SHORT TASK:
Quote every sentence in the text below on karmic affinity that contains a form of the word "untangle."

Memorial pagodas and Buddha at the Gwang-myeong Seon Center
Kun Sunim once
said that if we create a world of rough and violent thoughts, we’ll end up
becoming an angry spirit. Essentially, if we use our mind like a demon, we’ll
become a demon. People need to be aware of what results from the thoughts they
give rise to, and so use their minds wisely. With a single thought, we create
karmic affinity and send forth this unseen energy of mind that surrounds us.
The people with
the closest, strongest karmic affinity with us are usually our family. They’re family,
but it’s because of our tangled up karmic affinity. What’s tangled up should be
untangled. Just in your one family, just among the few of you, how many
complicated and awkward things have happened? How many new karmic tangles have
been made? All of that should be untangled.
My mother used to say something similar. She always told us to live as if we were untangling a ball of yarn. She’d emphasize “untangle it, don’t chop it up.” This is something everyone can work at. We need to work at it until handling things this way becomes automatic.

DATA LINES:

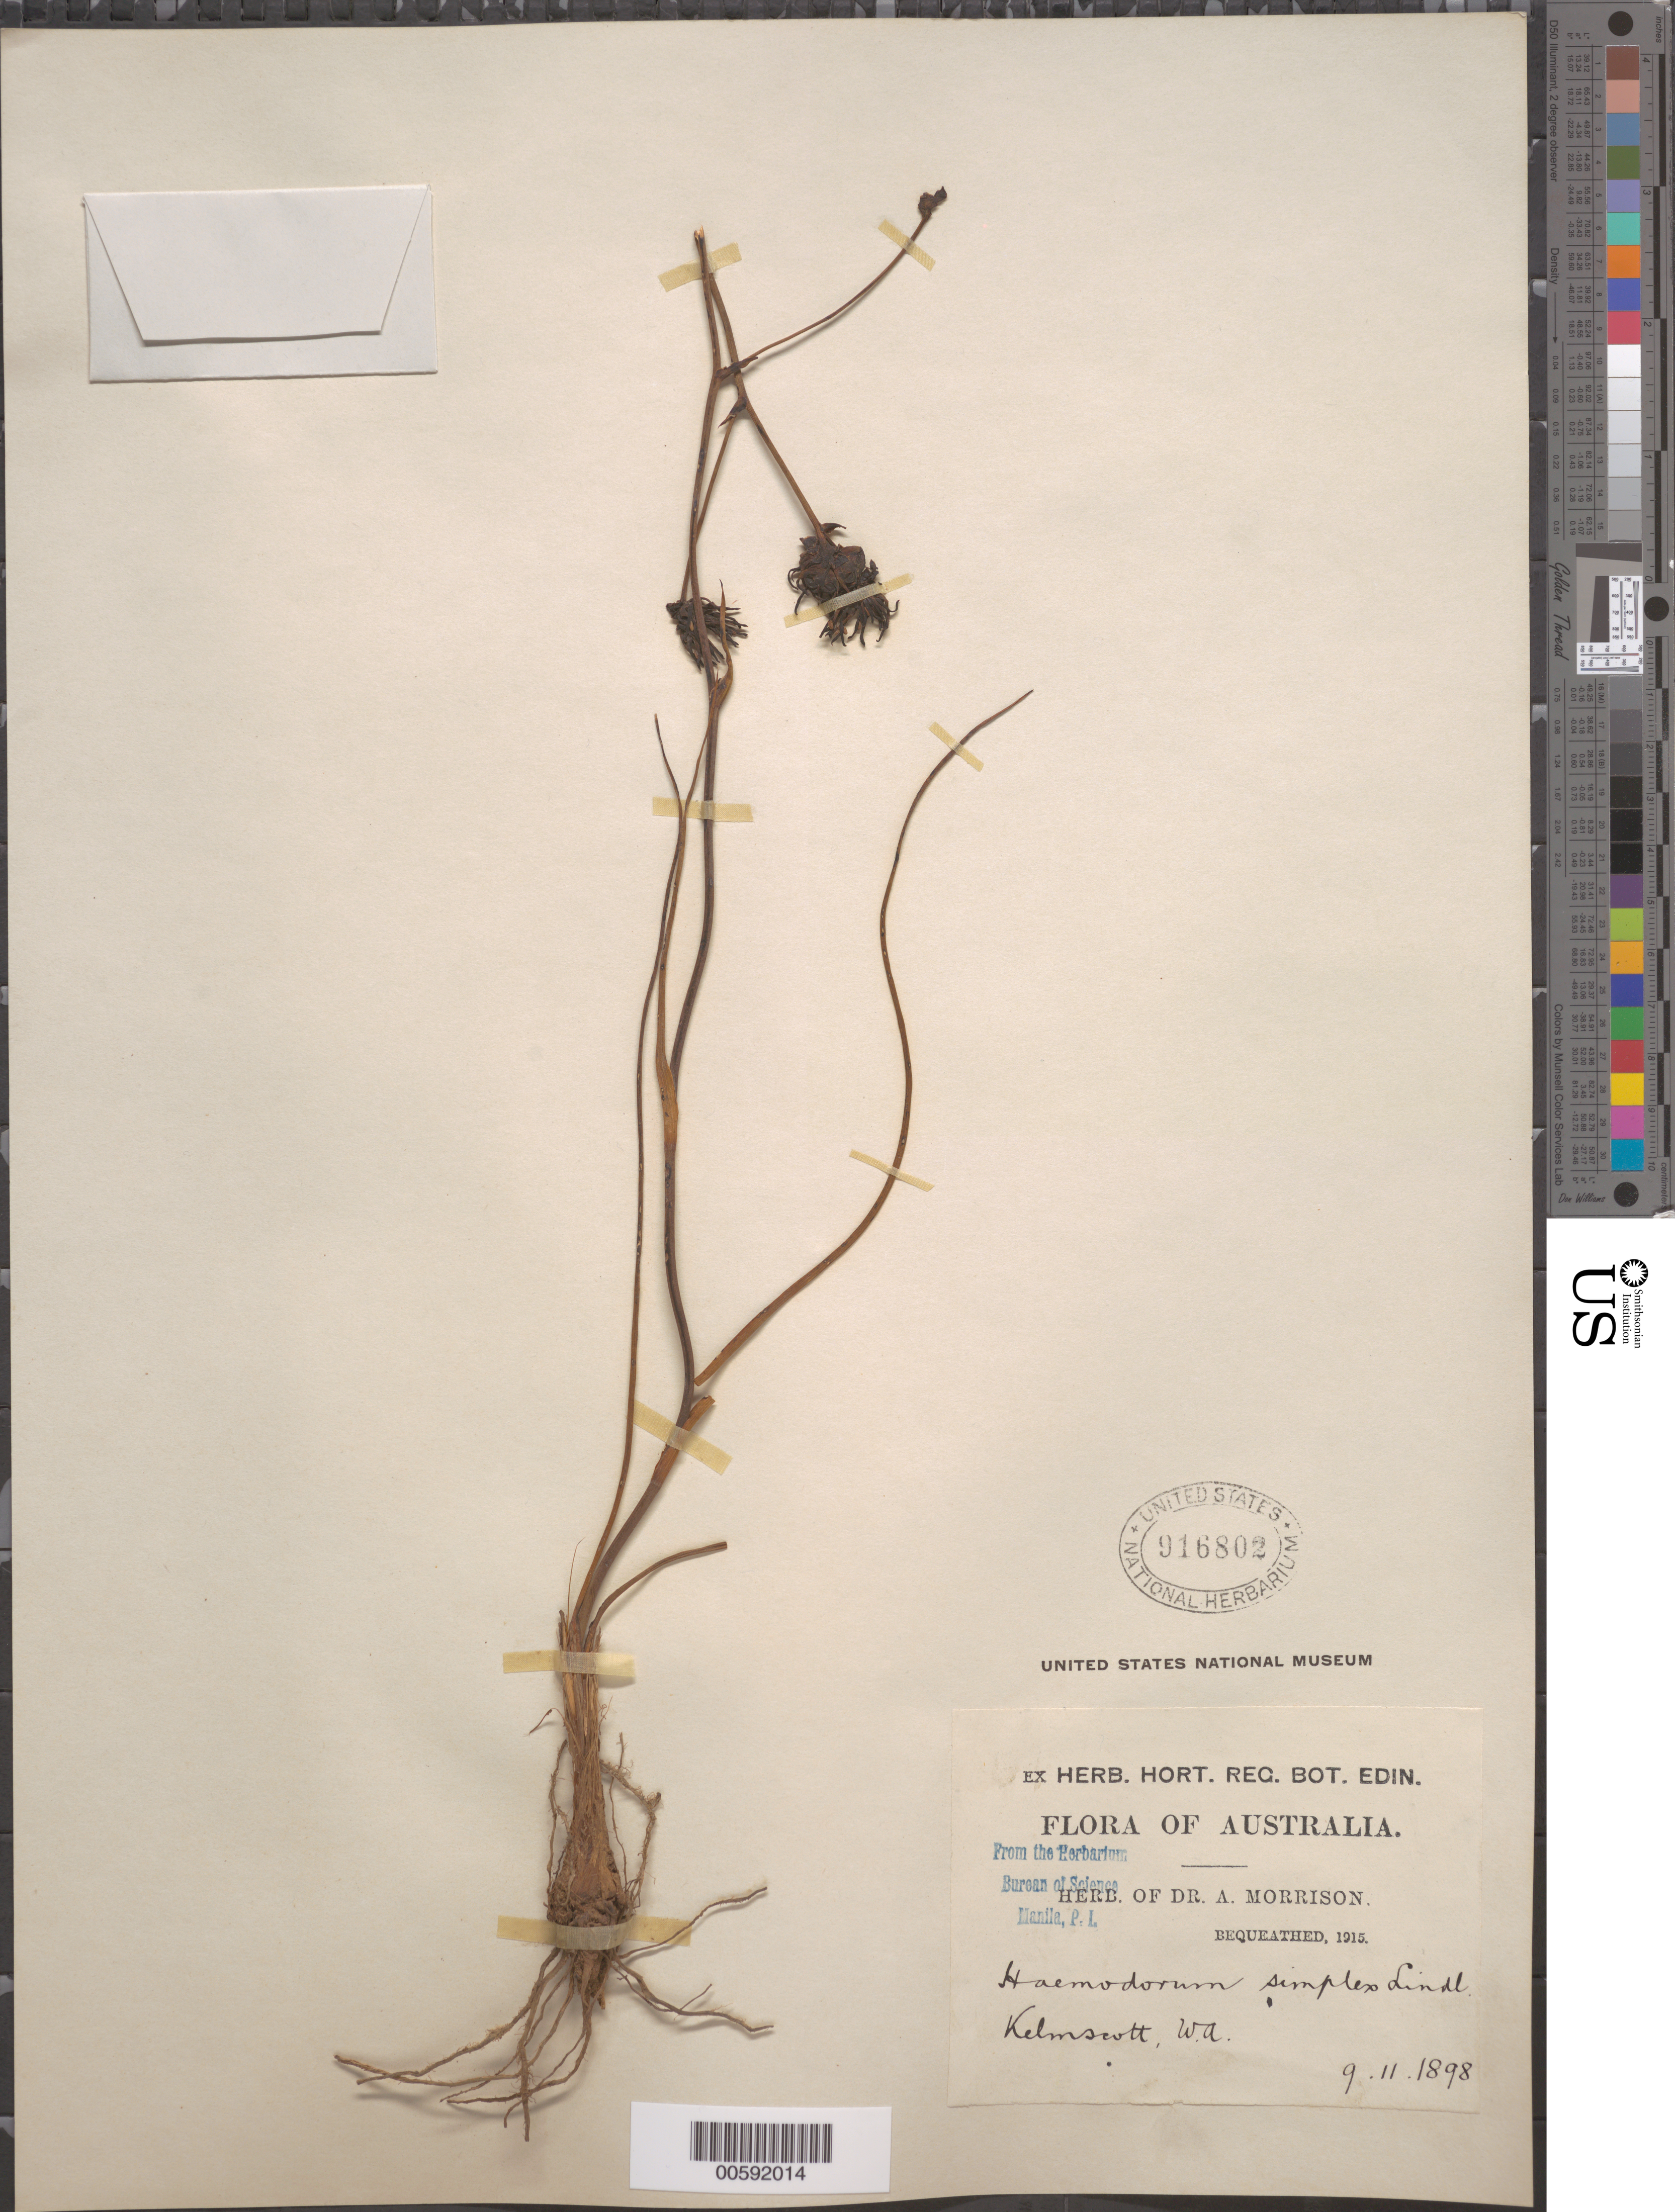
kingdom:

TASK OUTPUT:
- What’s tangled up should be untangled.
- All of that should be untangled.
- She always told us to live as if we were untangling a ball of yarn.
- She’d emphasize “untangle it, don’t chop it up.”